É. Daldoul : Il faut laisser le temps à l’écrivain d’aller jusqu’au bout. Quand on démarre dans l’édition il faut construire un catalogue. C’est un long chemin. Il faut avoir du souffle. Le temps est précieux dans nos projets éditoriaux. Même pour nous, on a des délais de relecture, un travail d’accompagnement. Le temps, c’est une vraie valeur. Ce qui nous perturbe, nous éditeurs, c’est que justement l’environnement ne nous accorde pas ce temps : il faut aller vite dans la chaîne du livre. Il y a un diffuseur, la presse… Il faut être présent tout le temps, fournir des livres, alors que ce temps est essentiel. Vu de l’autre côté de la Méditerranée, quand je vois ce qui se passe dans le milieu éditorial français, la rentrée littéraire, avec la course aux prix, je me dis « Mais ils sont fous ? ». Il faut reprendre son souffle. Cet environnement, c’est une course effrénée vers rien du tout parce que les libraires et les journalistes ne peuvent pas tout absorber, tout lire. De l’autre côté, le temps est un peu plus lent, cela fait du bien. Prendre le temps de lire un texte, de réfléchir, c’est merveilleux.
K. Henry : Un éditeur me disait que ce n’est pas l’auteur qui met plus de trois ans à écrire un livre qui est lent, ce sont les autres qui sont trop pressés. Si on en revient à Flaubert dont vous parliez, il a écrit trois grands textes dans toute sa vie. Et quand on voit certaines quatrièmes de couverture, on se dit « Ça, c’est dans une vie d’homme ? » Il y a quelque chose de l’ordre de la frénésie, de la consommation, et de l’auto-consumation en fait. Mais comment arrêter le système ? En France, le système est complètement déréglé. Élisabeth m’a annoncé qu’elle allait changer de distributeur-diffuseur. Son diffuseur était inefficace, sa diffusion en France était compliquée. Elle est chez Harmonia Mundi maintenant. Derrière, il y a une angoisse qui est là, car cela implique une certaine pression.
É. Daldoul : Oui, il y a des résultats attendus. On veut être dans le train. Moi, je me sens responsable vis-à-vis des auteurs que je publie. S’ils me font confiance c’est parce qu’ils ont envie d’être lus.
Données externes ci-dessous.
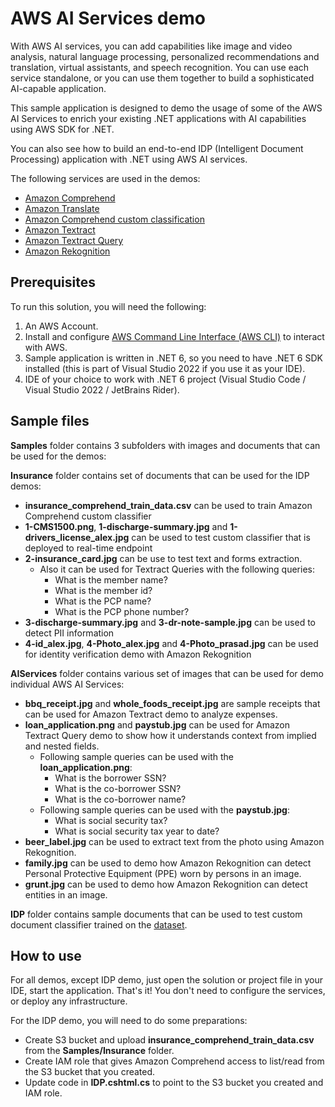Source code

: # AWS AI Services demo

With AWS AI services, you can add capabilities like image and video analysis, natural language processing, personalized recommendations and translation, virtual assistants, and speech recognition. You can use each service standalone, or you can use them together to build a sophisticated AI-capable application.

This sample application is designed to demo the usage of some of the AWS AI Services to enrich your existing .NET applications with AI capabilities using AWS SDK for .NET.

You can also see how to build an end-to-end IDP (Intelligent Document Processing) application with .NET using AWS AI services.

The following services are used in the demos:
- [Amazon Comprehend](https://aws.amazon.com/comprehend/)
- [Amazon Translate](https://aws.amazon.com/translate/)
- [Amazon Comprehend custom classification](https://docs.aws.amazon.com/comprehend/latest/dg/how-document-classification.html)
- [Amazon Textract](https://aws.amazon.com/textract/)
- [Amazon Textract Query](https://docs.aws.amazon.com/textract/latest/dg/bestqueries.html)
- [Amazon Rekognition](https://aws.amazon.com/rekognition/)

## Prerequisites

To run this solution, you will need the following:
1. An AWS Account.
1. Install and configure [AWS Command Line Interface (AWS CLI)](https://docs.aws.amazon.com/cli/latest/userguide/cli-chap-configure.html) to interact with AWS.
1. Sample application is written in .NET 6, so you need to have .NET 6 SDK installed (this is part of Visual Studio 2022 if you use it as your IDE).
1. IDE of your choice to work with .NET 6 project (Visual Studio Code / Visual Studio 2022 / JetBrains Rider).

## Sample files

**Samples** folder contains 3 subfolders with images and documents that can be used for the demos:

**Insurance** folder contains set of documents that can be used for the IDP demos:

- **insurance_comprehend_train_data.csv** can be used to train Amazon Comprehend custom classifier
- **1-CMS1500.png**, **1-discharge-summary.jpg** and **1-drivers_license_alex.jpg** can be used to test custom classifier that is deployed to real-time endpoint
- **2-insurance_card.jpg** can be use to test text and forms extraction.
    - Also it can be used for Textract Queries with the following queries:
        - What is the member name?
        - What is the member id?
        - What is the PCP name?
        - What is the PCP phone number?
- **3-discharge-summary.jpg** and **3-dr-note-sample.jpg** can be used to detect PII information
- **4-id_alex.jpg**, **4-Photo_alex.jpg** and **4-Photo_prasad.jpg** can be used for identity verification demo with Amazon Rekognition

**AIServices** folder contains various set of images that can be used for demo individual AWS AI Services:

- **bbq_receipt.jpg** and **whole_foods_receipt.jpg** are sample receipts that can be used for Amazon Textract demo to analyze expenses.
- **loan_application.png** and **paystub.jpg** can be used for Amazon Textract Query demo to show how it understands context from implied and nested fields.
    - Following sample queries can be used with the **loan_application.png**:
        - What is the borrower SSN?
        - What is the co-borrower SSN?
        - What is the co-borrower name?
    - Following sample queries can be used with the **paystub.jpg**:
        - What is social security tax?
        - What is social security tax year to date?
- **beer_label.jpg** can be used to extract text from the photo using Amazon Rekognition.
- **family.jpg** can be used to demo how Amazon Rekognition can detect Personal Protective Equipment (PPE) worn by persons in an image.
- **grunt.jpg** can be used to demo how Amazon Rekognition can detect entities in an image.

**IDP** folder contains sample documents that can be used to test custom document classifier trained on the [dataset](https://idp-assets-wwso.s3.us-east-2.amazonaws.com/workshop-data/classification-training.zip).

## How to use

For all demos, except IDP demo, just open the solution or project file in your IDE, start the application. That's it! You don't need to configure the services, or deploy any infrastructure.

For the IDP demo, you will need to do some preparations:
- Create S3 bucket and upload **insurance_comprehend_train_data.csv** from the **Samples/Insurance** folder.
- Create IAM role that gives Amazon Comprehend access to list/read from the S3 bucket that you created.
- Update code in **IDP.cshtml.cs** to point to the S3 bucket you created and IAM role.
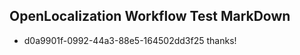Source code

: ## OpenLocalization Workflow Test MarkDown
* d0a9901f-0992-44a3-88e5-164502dd3f25 
thanks!<!--HONumber=Mar16_HO3-->
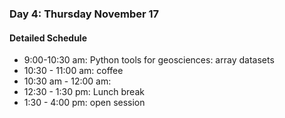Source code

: ### Day 4: Thursday November 17

#### Detailed Schedule

* 9:00-10:30 am: Python tools for geosciences: array datasets
* 10:30 - 11:00 am: coffee
* 10:30 am - 12:00 am: 
* 12:30 - 1:30 pm: Lunch break
* 1:30 - 4:00 pm: open session 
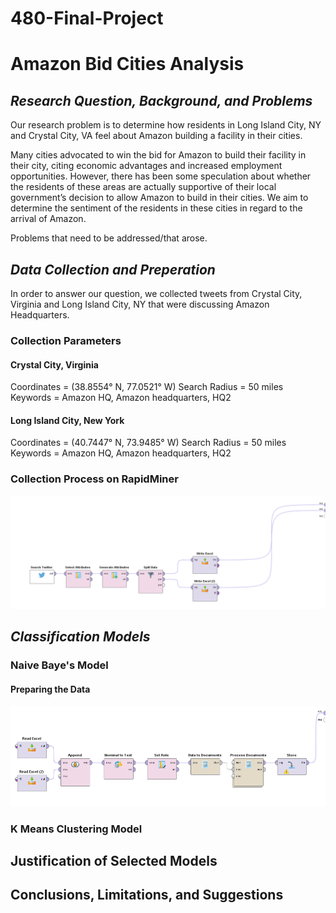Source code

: # 480-Final-Project

# Amazon Bid Cities Analysis

## *Research Question, Background, and Problems*

Our research problem is to determine how residents in Long Island City, NY and Crystal City, VA feel about Amazon building a facility in their cities. 

Many cities advocated to win the bid for Amazon to build their facility in their city, citing economic advantages and increased employment opportunities. However, there has been some speculation about whether the residents of these areas are actually supportive of their local government’s decision to allow Amazon to build in their cities. We aim to determine the sentiment of the residents in these cities in regard to the arrival of Amazon.

Problems that need to be addressed/that arose.

## *Data Collection and Preperation*

In order to answer our question, we collected tweets from Crystal City, Virginia and Long Island City, NY that were discussing Amazon Headquarters. 

### **Collection Parameters**
#### Crystal City, Virginia
Coordinates = (38.8554° N, 77.0521° W) 
Search Radius = 50 miles
Keywords = Amazon HQ, Amazon headquarters, HQ2

#### Long Island City, New York
Coordinates = (40.7447° N, 73.9485° W) 
Search Radius = 50 miles
Keywords = Amazon HQ, Amazon headquarters, HQ2

### **Collection Process on RapidMiner**
<img src="Data Collection Process.PNG" width="900">

## *Classification Models*

### Naive Baye's Model

#### Preparing the Data

<img src="Clean tweets process.PNG" width="900">

### K Means Clustering Model 

## Justification of Selected Models

## Conclusions, Limitations, and Suggestions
Je me dois d’être efficace. Mais de l’autre côté, il y a des considérations financières.
K. Henry : Il faut faire le choix de la qualité plutôt que de la quantité. C’est quelque chose qui n’est pas du tout dans l’air du temps. Mais quand je vois la singularité de tes livres, la beauté de leur fabrication !…
D. Bouticourt : Dans cette question-là, il y a l’immédiateté : est-ce que l’écrit doit être le reflet de l’actualité ? Le génie de l’auteur, c’est justement de dépasser cela pour aller sur quelque chose de beaucoup plus universel. Les livres qui restent, ceux qui constituent notre fonds en librairie, ce n’est pas forcément ce qui arrive sur des palettes, c’est les livres qui restent dans le temps. Il faut essayer, en tant que libraires, de mettre à distance cette présence trop importante des romans de la rentrée littéraire – dont on a besoin aussi pour vivre −, mais on sait que ce qui restera, ce sont d’autres textes. Par exemple, pour la librairie Maupetit du Mucem, à chaque fois qu’il y a une nouvelle exposition, l’équipe ressort des bibliographies très pointues et ça marche très bien.